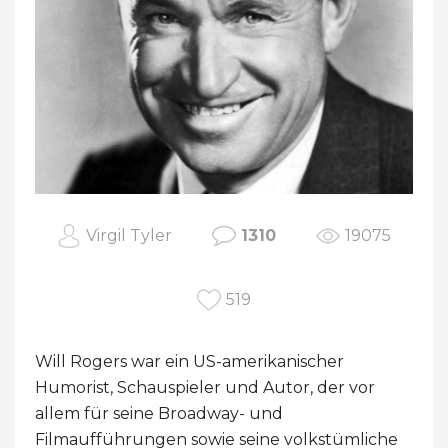
Virgil Tyler
1310
19075
519
Will Rogers war ein US-amerikanischer
Humorist, Schauspieler und Autor, der vor
allem für seine Broadway- und
Filmaufführungen sowie seine volkstümliche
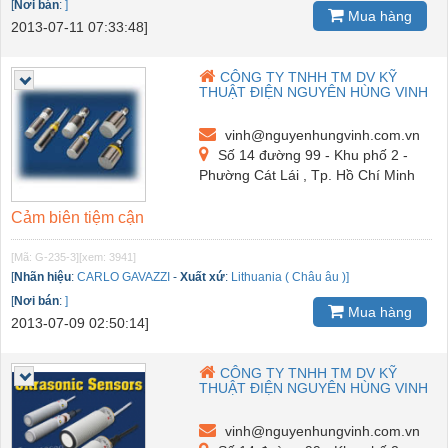
[
Nơi bán
:
]
Mua hàng
2013-07-11 07:33:48]
CÔNG TY TNHH TM DV KỸ
THUẬT ĐIỆN NGUYÊN HÙNG VINH
vinh@nguyenhungvinh.com.vn
Số 14 đường 99 - Khu phố 2 -
Phường Cát Lái , Tp. Hồ Chí Minh
Cảm biên tiệm cận
[Mã: G-235-3]
[xem: 3941]
[
Nhãn hiệu
:
CARLO GAVAZZI
-
Xuất xứ
:
Lithuania ( Châu âu )]
[
Nơi bán
:
]
Mua hàng
2013-07-09 02:50:14]
CÔNG TY TNHH TM DV KỸ
THUẬT ĐIỆN NGUYÊN HÙNG VINH
vinh@nguyenhungvinh.com.vn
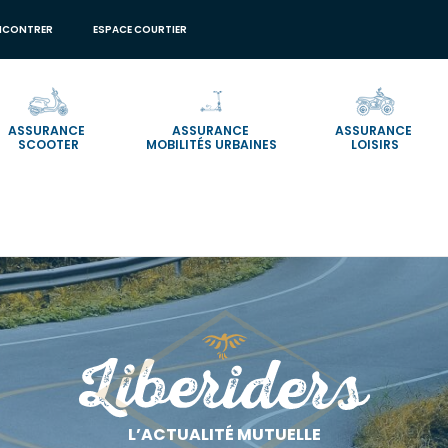
NCONTRER
ESPACE COURTIER
ASSURANCE
ASSURANCE
ASSURANCE
SCOOTER
MOBILITÉS URBAINES
LOISIRS
L’ACTUALITÉ MUTUELLE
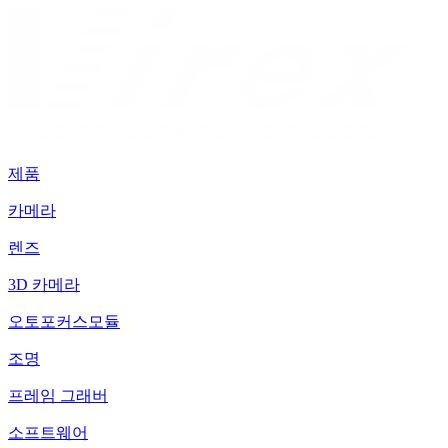
제품
카메라
렌즈
3D 카메라
오토포커스모듈
조명
프레임 그래버
소프트웨어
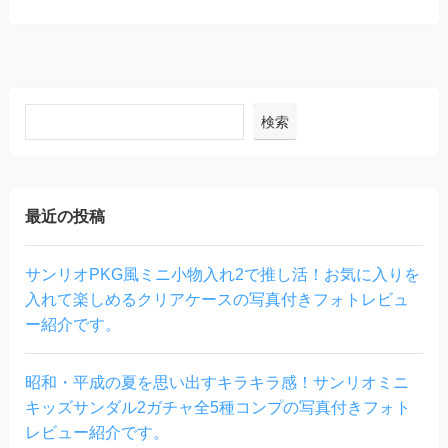
検索
最近の投稿
サンリオPKG風ミニ小物入れ2で推し活！お気に入りを
入れて楽しめるクリアケースの写真付きフォトレビュ
ー紹介です。
昭和・平成の夏を思い出すキラキラ感！サンリオミニ
キッズサンダル2ガチャ全5種コンプの写真付きフォト
レビュー紹介です。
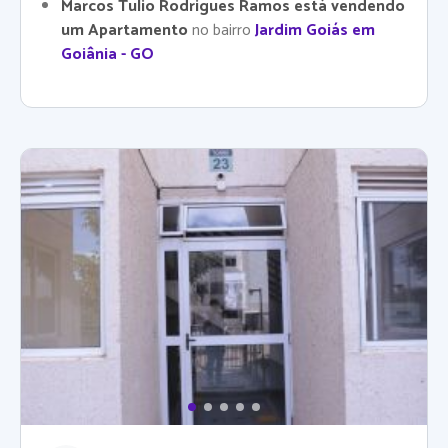
Marcos Tulio Rodrigues Ramos está vendendo
um Apartamento
no bairro
Jardim Goiás em
Goiânia - GO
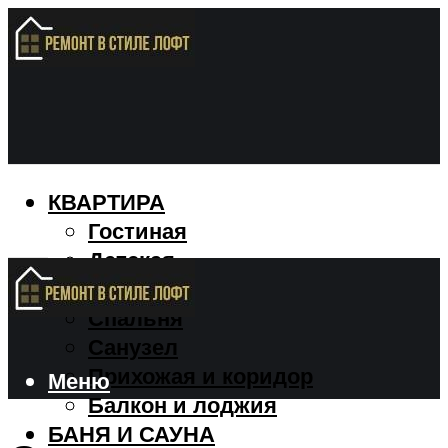
КВАРТИРА
Гостиная
Детская
Кухня
Спальня
Санузел
Прихожая и коридор
Меню
Балкон и лоджия
БАНЯ И САУНА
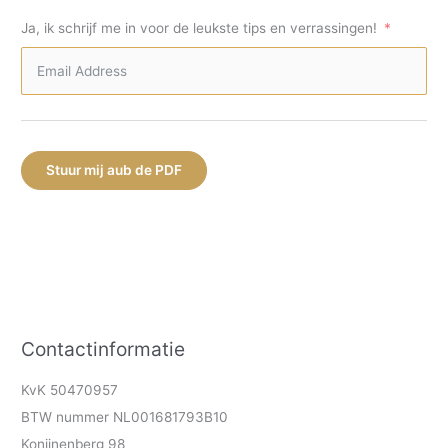
Ja, ik schrijf me in voor de leukste tips en verrassingen!
Stuur mij aub de PDF
Contactinformatie
KvK 50470957
BTW nummer NL001681793B10
Konijnenberg 98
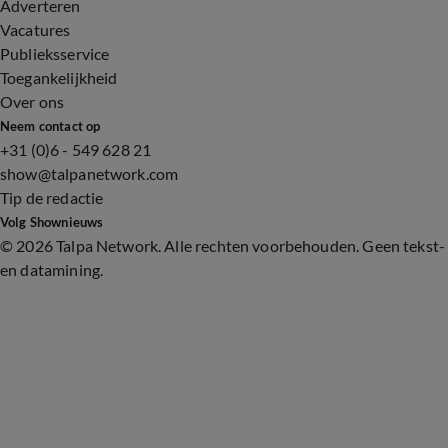
Adverteren
Vacatures
Publieksservice
Toegankelijkheid
Over ons
Neem contact op
+31 (0)6 - 549 628 21
show@talpanetwork.com
Tip de redactie
Volg Shownieuws
©
2026 Talpa Network. Alle rechten voorbehouden. Geen tekst-
en datamining.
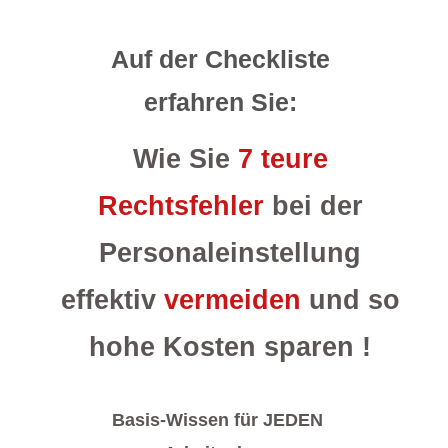
Auf der Checkliste
erfahren Sie:
Wie Sie
7
teure
Rechtsfehler
bei der
Personaleinstellung
effektiv
vermeiden
und so
hohe Kosten sparen
!
Basis-Wissen für JEDEN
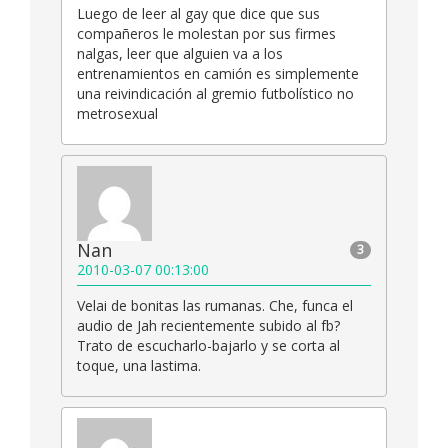
Luego de leer al gay que dice que sus
compañeros le molestan por sus firmes
nalgas, leer que alguien va a los
entrenamientos en camión es simplemente
una reivindicación al gremio futbolístico no
metrosexual
Nan
3
2010-03-07 00:13:00
Velai de bonitas las rumanas. Che, funca el
audio de Jah recientemente subido al fb?
Trato de escucharlo-bajarlo y se corta al
toque, una lastima.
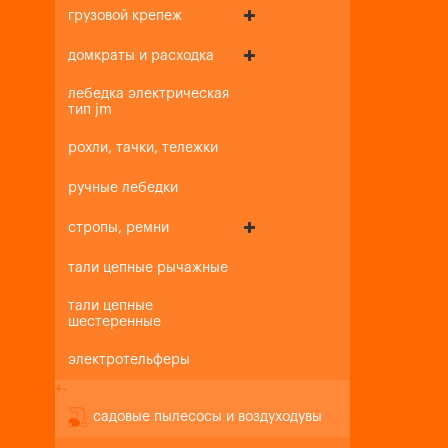
грузовой крепеж
домкраты и расходка
лебедка электрическая
тип jm
рохли, тачки, тележки
ручные лебедки
стропы, ремни
тали цепные рычажные
тали цепные
шестеренные
электротельферы
+
-
садовые пылесосы и воздуходувы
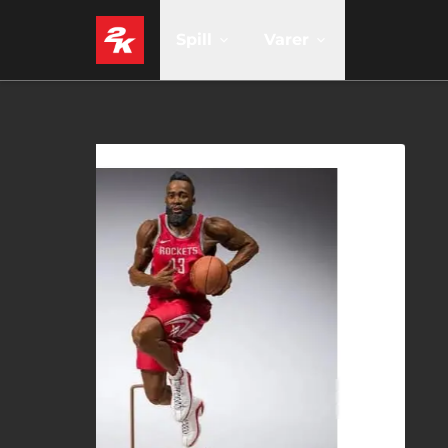
Spill
Varer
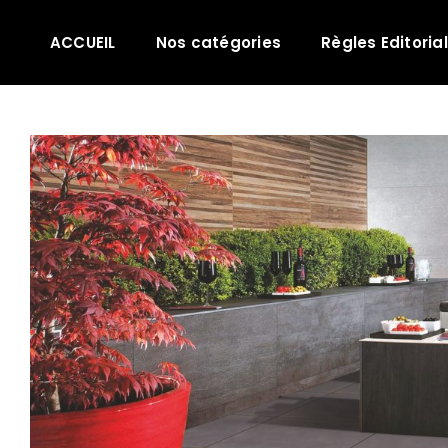
Passer
au
ACCUEIL
Nos catégories
Règles Editoria
contenu
Voir
l'image
agrandie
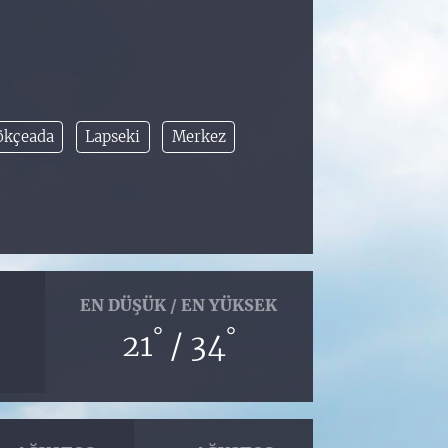
ökçeada
Lapseki
Merkez
EN DÜŞÜK / EN YÜKSEK
°
°
21
/ 34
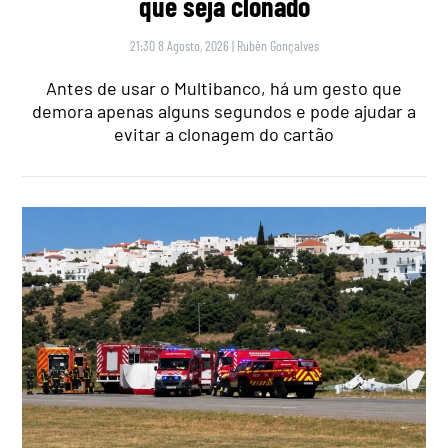
que seja clonado
21:30 8 Agosto, 2026
|
Rubén Gonçalves
Antes de usar o Multibanco, há um gesto que
demora apenas alguns segundos e pode ajudar a
evitar a clonagem do cartão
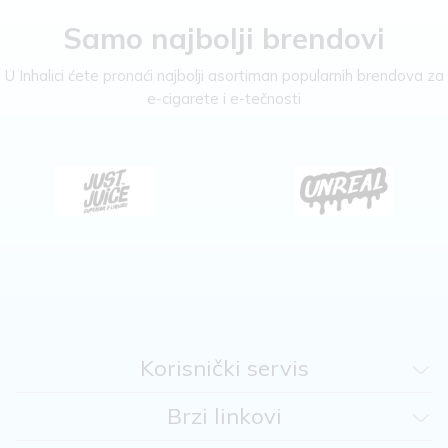
Samo najbolji brendovi
U Inhalici ćete pronaći najbolji asortiman popularnih brendova za
e-cigarete i e-tečnosti
Korisnički servis
Brzi linkovi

What the task requires.
Above are the records; copy every one of them exactly and omit the images.

Written solution.
Virgil Tyler
1310
19075
519
Will Rogers war ein US-amerikanischer
Humorist, Schauspieler und Autor, der vor
allem für seine Broadway- und
Filmaufführungen sowie seine volkstümliche
[
Nơi bán
:
]
Mua hàng
2013-07-11 07:33:48]
CÔNG TY TNHH TM DV KỸ
THUẬT ĐIỆN NGUYÊN HÙNG VINH
vinh@nguyenhungvinh.com.vn
Số 14 đường 99 - Khu phố 2 -
Phường Cát Lái , Tp. Hồ Chí Minh
Cảm biên tiệm cận
[Mã: G-235-3]
[xem: 3941]
[
Nhãn hiệu
:
CARLO GAVAZZI
-
Xuất xứ
:
Lithuania ( Châu âu )]
[
Nơi bán
:
]
Mua hàng
2013-07-09 02:50:14]
CÔNG TY TNHH TM DV KỸ
THUẬT ĐIỆN NGUYÊN HÙNG VINH
vinh@nguyenhungvinh.com.vn
NCONTRER
ESPACE COURTIER
ASSURANCE
ASSURANCE
ASSURANCE
SCOOTER
MOBILITÉS URBAINES
LOISIRS
L’ACTUALITÉ MUTUELLE
제품
카메라
렌즈
3D 카메라
오토포커스모듈
조명
프레임 그래버
소프트웨어
検索
最近の投稿
サンリオPKG風ミニ小物入れ2で推し活！お気に入りを
入れて楽しめるクリアケースの写真付きフォトレビュ
ー紹介です。
昭和・平成の夏を思い出すキラキラ感！サンリオミニ
キッズサンダル2ガチャ全5種コンプの写真付きフォト
レビュー紹介です。
Marcos Tulio Rodrigues Ramos está vendendo
um Apartamento
no bairro
Jardim Goiás em
Goiânia - GO
КВАРТИРА
Гостиная
Детская
Кухня
Спальня
Санузел
Прихожая и коридор
Меню
Балкон и лоджия
БАНЯ И САУНА
Ja, ik schrijf me in voor de leukste tips en verrassingen!
Stuur mij aub de PDF
Contactinformatie
KvK 50470957
BTW nummer NL001681793B10
Konijnenberg 98
Adverteren
Vacatures
Publieksservice
Toegankelijkheid
Over ons
Neem contact op
+31 (0)6 - 549 628 21
show@talpanetwork.com
Tip de redactie
Volg Shownieuws
©
2026 Talpa Network. Alle rechten voorbehouden. Geen tekst-
en datamining.
Auf der Checkliste
erfahren Sie:
Wie Sie
7
teure
Rechtsfehler
bei der
Personaleinstellung
effektiv
vermeiden
und so
hohe Kosten sparen
!
Basis-Wissen für JEDEN
Luego de leer al gay que dice que sus
compañeros le molestan por sus firmes
nalgas, leer que alguien va a los
entrenamientos en camión es simplemente
una reivindicación al gremio futbolístico no
metrosexual
Nan
3
2010-03-07 00:13:00
Velai de bonitas las rumanas. Che, funca el
audio de Jah recientemente subido al fb?
Trato de escucharlo-bajarlo y se corta al
toque, una lastima.
грузовой крепеж
домкраты и расходка
лебедка электрическая
тип jm
рохли, тачки, тележки
ручные лебедки
стропы, ремни
тали цепные рычажные
тали цепные
шестеренные
электротельферы
+
-
садовые пылесосы и воздуходувы
Spill
Varer
Passer
au
ACCUEIL
Nos catégories
Règles Editoria
contenu
Voir
l'image
agrandie
ökçeada
Lapseki
Merkez
EN DÜŞÜK / EN YÜKSEK
°
°
21
/ 34
que seja clonado
21:30 8 Agosto, 2026
|
Rubén Gonçalves
Antes de usar o Multibanco, há um gesto que
demora apenas alguns segundos e pode ajudar a
evitar a clonagem do cartão
Samo najbolji brendovi
U Inhalici ćete pronaći najbolji asortiman popularnih brendova za
e-cigarete i e-tečnosti
Korisnički servis
Brzi linkovi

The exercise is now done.